===== EXCERPT

Grappling with the Jan. 6 attack on the Capitol is hard enough for adults. How do you help children make sense of it? Two articles appearing this weekend in The New York Times for Kids, a section that runs the last Sunday of every month as part of the print newspaper, tackle that challenge. The editor of the section, Amber Williams, who wrote the main article, said it was one of the most difficult pieces she had written for the section. In a lightly edited conversation, she talked about the task.
I understand you sometimes plan these issues pretty far in advance. When did you decide that you needed to include an article on the Capitol riot?
We’re planning more than a month out for each issue. For this one, the lineup was put together before our holiday break in December. The articles were reported, the art was coming in, and some pages for the issue were already designed. Then Jan. 6 happened. At that point, we discussed adding a callout on one page that asked our readers for questions about what had happened, which we would answer in the February issue. At the time, things were just too chaotic. There were too many unknowns in the days directly after the riot, and too much was coming out that was changing how it was viewed.
But once impeachment proceedings against President Donald J. Trump began, we knew we had to rip up the page and figure out how to tell the story, even as things were still changing. I spent Martin Luther King’s Birthday, which was just a few days before the issue went to press, writing the article about the siege on the Capitol. Deb Bishop, our design director, led the art team in figuring out how to visually emphasize the article’s importance. And Alexa Díaz, our social media editor, used our new Instagram account to solicit questions about the impeachment from our followers that we adapted for print as well.
Why was the attack on the Capitol important to include in this issue?
It was big, defining news about our country. The New York Times for Kids mimics the “adult paper,” as we call it. It’s our job to reflect what’s going on in the world and to help our readers understand it. We don’t hide or sugarcoat the news — and most kids are already hearing about major news events from TV or social media or the adults around them — and so we strive to include kids in these conversations by explaining what adults are discussing and may take for granted.
Who are your readers?
Our readers span a large age range, from roughly 8 to 14. And we hear from them all the time. It’s great. They’re constantly writing to our Kids inbox and direct messaging our Instagram account to tell us about their experiences and to ask us questions. We visit classrooms (now virtually) nearly every month to talk to fourth graders for our Opinion pages. Our reporters are interviewing kids and teens for articles. And some kids even write for us.
How did you approach this article?
It was definitely one of the most challenging pieces I’ve written, both because there were so many parts of this story that it would have been impossible to untangle them all in 400 words and because there were so many unknowns and large existential questions. After trying many different ways to start the article, I decided to frame it around the concept of a lie, because kids are told from a very early age that they shouldn’t lie and that lies cause harm. It was a simple concept to build on to help explain a complex reality.

==========
===== RECORDS SHOWN

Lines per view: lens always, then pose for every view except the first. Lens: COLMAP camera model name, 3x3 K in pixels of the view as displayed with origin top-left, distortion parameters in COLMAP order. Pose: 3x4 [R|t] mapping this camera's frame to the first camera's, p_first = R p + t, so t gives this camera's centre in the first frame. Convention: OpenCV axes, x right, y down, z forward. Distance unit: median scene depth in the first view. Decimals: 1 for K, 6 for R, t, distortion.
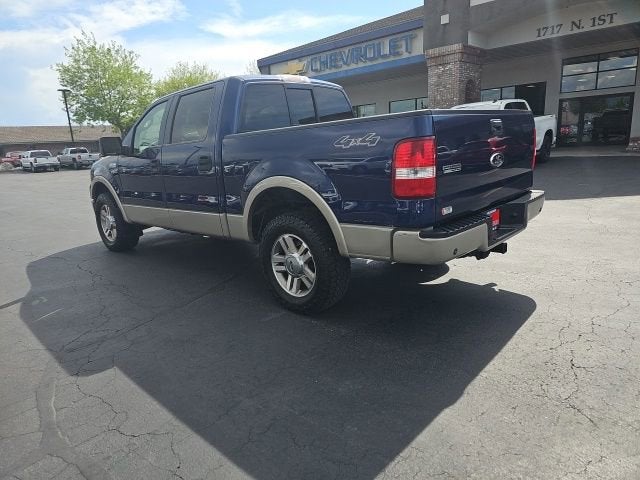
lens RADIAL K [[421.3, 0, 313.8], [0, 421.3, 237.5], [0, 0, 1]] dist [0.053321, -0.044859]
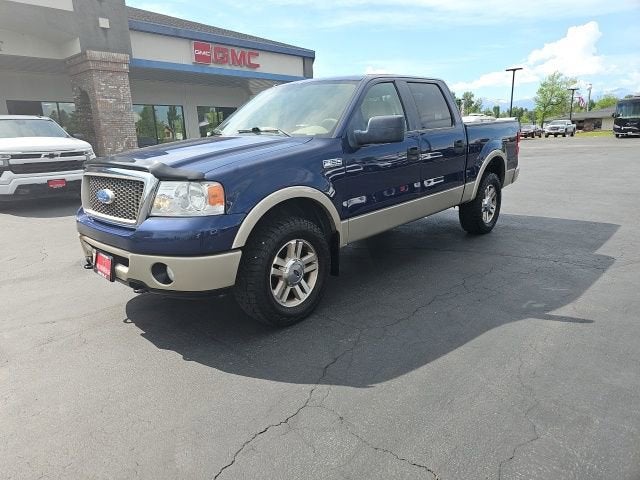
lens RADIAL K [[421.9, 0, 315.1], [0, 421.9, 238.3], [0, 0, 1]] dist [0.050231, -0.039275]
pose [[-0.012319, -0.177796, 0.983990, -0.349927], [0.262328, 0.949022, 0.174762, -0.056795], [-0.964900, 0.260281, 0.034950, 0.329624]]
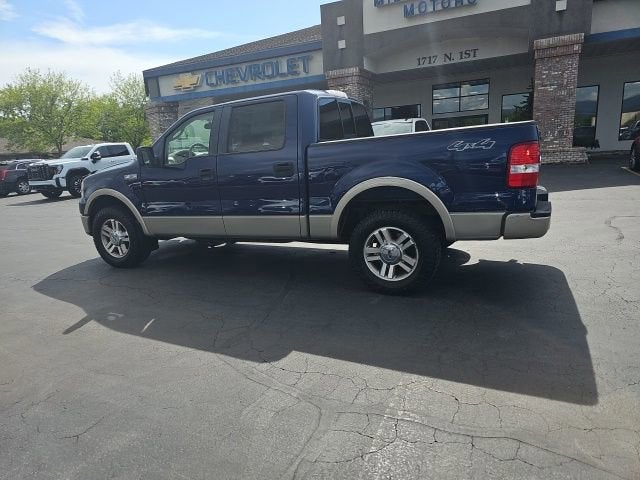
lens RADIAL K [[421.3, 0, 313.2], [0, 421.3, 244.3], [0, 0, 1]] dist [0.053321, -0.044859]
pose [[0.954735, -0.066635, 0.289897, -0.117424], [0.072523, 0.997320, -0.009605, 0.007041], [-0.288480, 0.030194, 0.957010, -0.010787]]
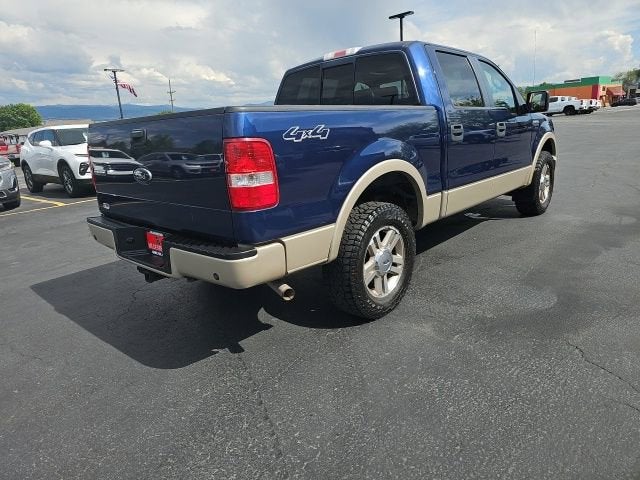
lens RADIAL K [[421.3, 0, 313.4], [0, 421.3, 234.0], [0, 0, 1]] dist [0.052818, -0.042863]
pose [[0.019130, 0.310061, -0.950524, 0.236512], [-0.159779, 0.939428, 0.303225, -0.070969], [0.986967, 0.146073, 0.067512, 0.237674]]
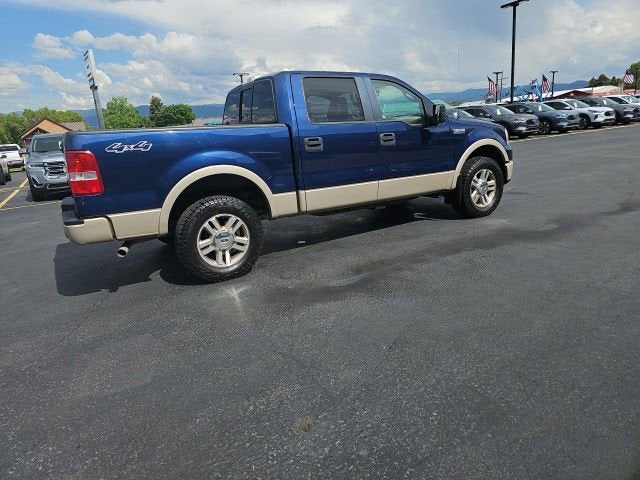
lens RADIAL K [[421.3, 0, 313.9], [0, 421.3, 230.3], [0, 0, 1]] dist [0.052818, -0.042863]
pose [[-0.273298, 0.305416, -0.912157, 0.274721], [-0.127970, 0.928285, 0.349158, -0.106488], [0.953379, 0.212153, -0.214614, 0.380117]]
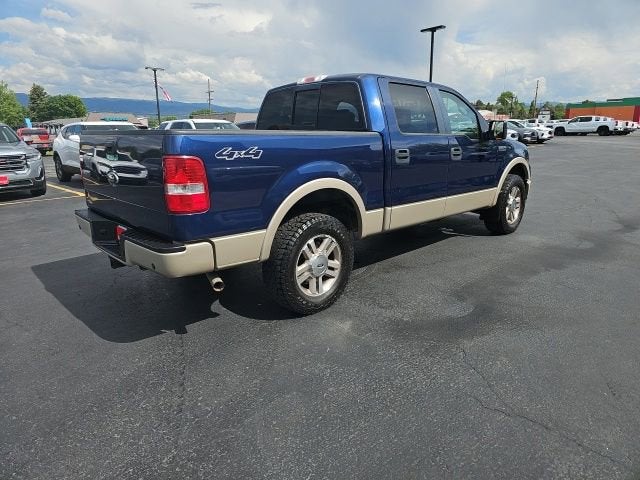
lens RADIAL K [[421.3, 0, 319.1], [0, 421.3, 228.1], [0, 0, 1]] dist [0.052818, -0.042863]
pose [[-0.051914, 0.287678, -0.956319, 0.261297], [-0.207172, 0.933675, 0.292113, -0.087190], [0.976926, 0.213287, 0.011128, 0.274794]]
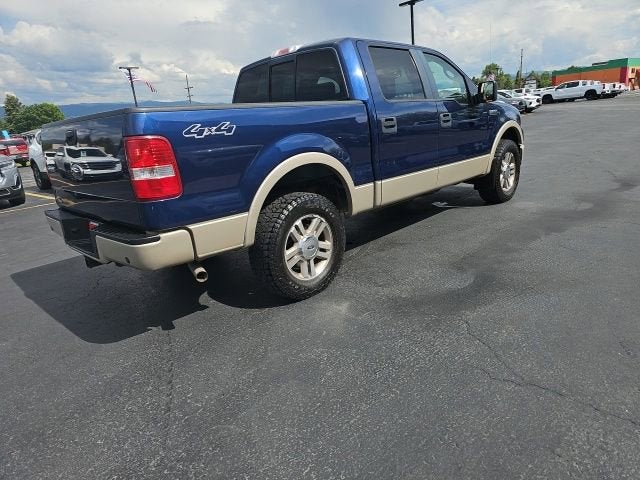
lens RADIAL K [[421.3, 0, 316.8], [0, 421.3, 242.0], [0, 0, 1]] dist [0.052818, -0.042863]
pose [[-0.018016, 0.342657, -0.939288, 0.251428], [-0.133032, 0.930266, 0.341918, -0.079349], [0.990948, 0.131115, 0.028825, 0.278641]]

==========
===== RECORDS SHOWN

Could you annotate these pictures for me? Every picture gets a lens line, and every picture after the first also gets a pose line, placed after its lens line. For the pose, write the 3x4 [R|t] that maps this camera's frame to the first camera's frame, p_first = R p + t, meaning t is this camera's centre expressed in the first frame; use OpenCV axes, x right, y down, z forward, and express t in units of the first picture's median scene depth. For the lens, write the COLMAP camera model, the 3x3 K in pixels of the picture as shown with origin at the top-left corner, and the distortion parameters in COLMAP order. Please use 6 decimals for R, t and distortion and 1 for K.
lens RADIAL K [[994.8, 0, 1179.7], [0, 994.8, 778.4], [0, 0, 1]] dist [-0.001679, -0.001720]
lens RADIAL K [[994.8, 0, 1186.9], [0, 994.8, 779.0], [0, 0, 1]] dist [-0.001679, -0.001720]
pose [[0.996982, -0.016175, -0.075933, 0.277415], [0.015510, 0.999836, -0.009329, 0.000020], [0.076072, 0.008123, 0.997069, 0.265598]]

==========
===== RECORDS SHOWN

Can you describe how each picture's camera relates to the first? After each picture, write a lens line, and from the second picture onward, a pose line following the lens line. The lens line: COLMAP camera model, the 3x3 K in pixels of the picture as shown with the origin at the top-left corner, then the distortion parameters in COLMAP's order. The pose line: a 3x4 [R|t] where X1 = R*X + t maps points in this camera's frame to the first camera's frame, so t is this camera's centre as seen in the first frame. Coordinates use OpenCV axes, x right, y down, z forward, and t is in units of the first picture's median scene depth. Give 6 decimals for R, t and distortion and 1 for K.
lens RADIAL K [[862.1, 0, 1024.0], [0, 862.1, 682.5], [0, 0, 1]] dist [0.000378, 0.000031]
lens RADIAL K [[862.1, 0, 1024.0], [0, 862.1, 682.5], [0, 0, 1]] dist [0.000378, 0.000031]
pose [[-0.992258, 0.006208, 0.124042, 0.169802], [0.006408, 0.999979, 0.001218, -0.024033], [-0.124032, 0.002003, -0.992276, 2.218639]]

==========

## WORK REQUIRED
Copy out the passage of the interview about explaining the Capitol attack to children that runs from "Why was the" to "are your readers?", word for word.

## RESPONSE TO THIS TASK
Why was the attack on the Capitol important to include in this issue?
It was big, defining news about our country. The New York Times for Kids mimics the “adult paper,” as we call it. It’s our job to reflect what’s going on in the world and to help our readers understand it. We don’t hide or sugarcoat the news — and most kids are already hearing about major news events from TV or social media or the adults around them — and so we strive to include kids in these conversations by explaining what adults are discussing and may take for granted.
Who are your readers?